Ist er also, diesmal den sehr fitten Körper in fliederpinker Lederhose und fliederpink-weiß-gestreiftem T-Shirt gewandet, nicht geradezu gemacht dafür, der Nächste zu sein im Superstar-Format, so professionell und versiert wie er auch auf der Bühne im Umgang mit den Massen wirkt, dabei so sehr auf die Musik selbst, so wenig auf Effektbrimborium setzend wie Ed Sheeran?
Die Musik ist wie Harry Styles: nett, charmant, stimmig - zu brav?
Die noch größte Ungewissheit an dieser großen Frage, dieser stillen Verheißung ist das Wesentliche, das eben in Ed aufscheint: das Songwriting, die Musik. Keine Frage zwar, dass der Zugabenblock mit seiner Solo-Durchbruchshymne „Sign of the Times“, dem Grammy-prämierten „Watermelon Sugar“, dem rockenden Fan-Liebling „Medicine“, mit „As it Was“ und „Kiwi“ absolut stadiontauglich wäre. Und keine Frage auch, dass die, die Harry lieben wirklich jedes einzelne seiner Lieder feiern.

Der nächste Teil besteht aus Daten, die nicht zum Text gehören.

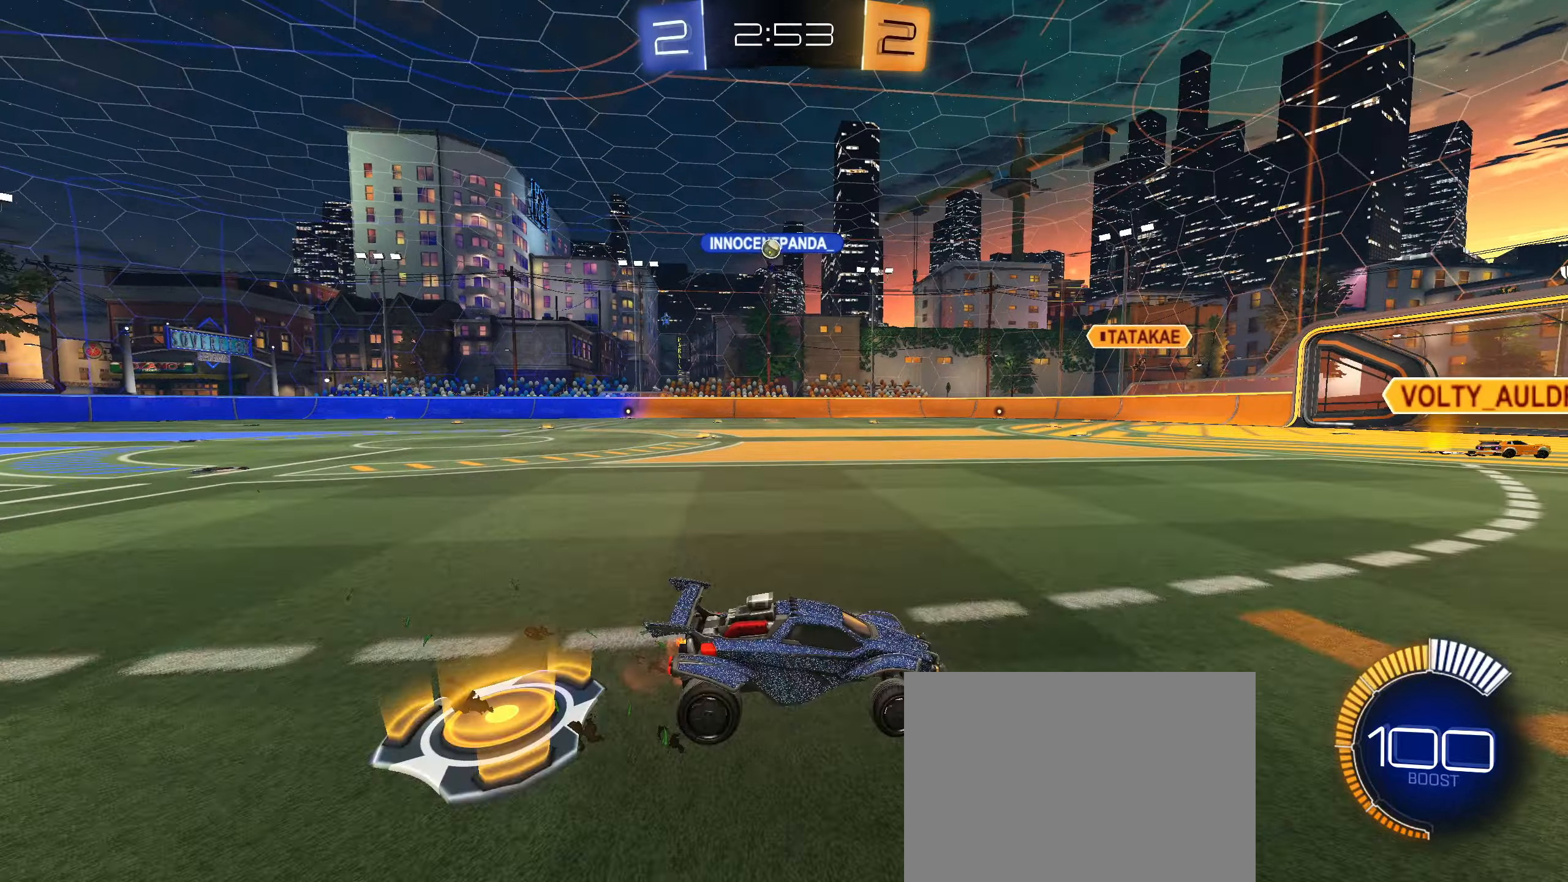
{"buttons": ["R2"], "left_stick": "left", "right_stick": "center", "events": []}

Aber selbst in den für ein Superstar-Konzert schon ziemlich knappen 90 Minuten an diesem im Ablauf bei jeder Tourstation identischen Abend ist die Dichte der darüber hinaus popviralen Stücke längst nicht im Bereich eines Robbie Williams (dank Guy Chambers), von Coldplay oder Ed Sheeran. „Daylight“ oder „Keep Driving“ etwa, sogar der Schwung zum Finale vor den Zugaben hin mit „Late Night Talking“ und auch dem Justin-Bieber-haften „Love of my Life“ – das ist halt nett und charmant, wurzelnd in den 90ern, mit mal ein bisschen Disco, mal mehr Rock, mal Ballade. Nicht besonders aufregend, eigentlich überhaupt nicht besonders.
Für solche Fan-Liebes-Abende, in denen auf begrenztem Raum nicht genug Platz für all die Liebe ist, wie an diesem Montag, wird es sicher weiter reichen, wenn Harry, wie nun versprochen, nicht erst nach vier Jahren wiederkommt. In den USA füllt er Hallen bereits in Serien, den New Yorker Madison Square Garden in New York allein an 15 Terminen! Aber das Riesenoval dieses Stadions in München, in dem man sich etwa „Sign of the Times“ wie einst Robbies „Angels“ nur allzu gut vorstellen mag: Ob es weiter dunkel und still bleiben wird? Vielleicht würde Harry Styles es gerade damit richtig machen – und, sensationalle für einen Popstar seine Grenzen kennen.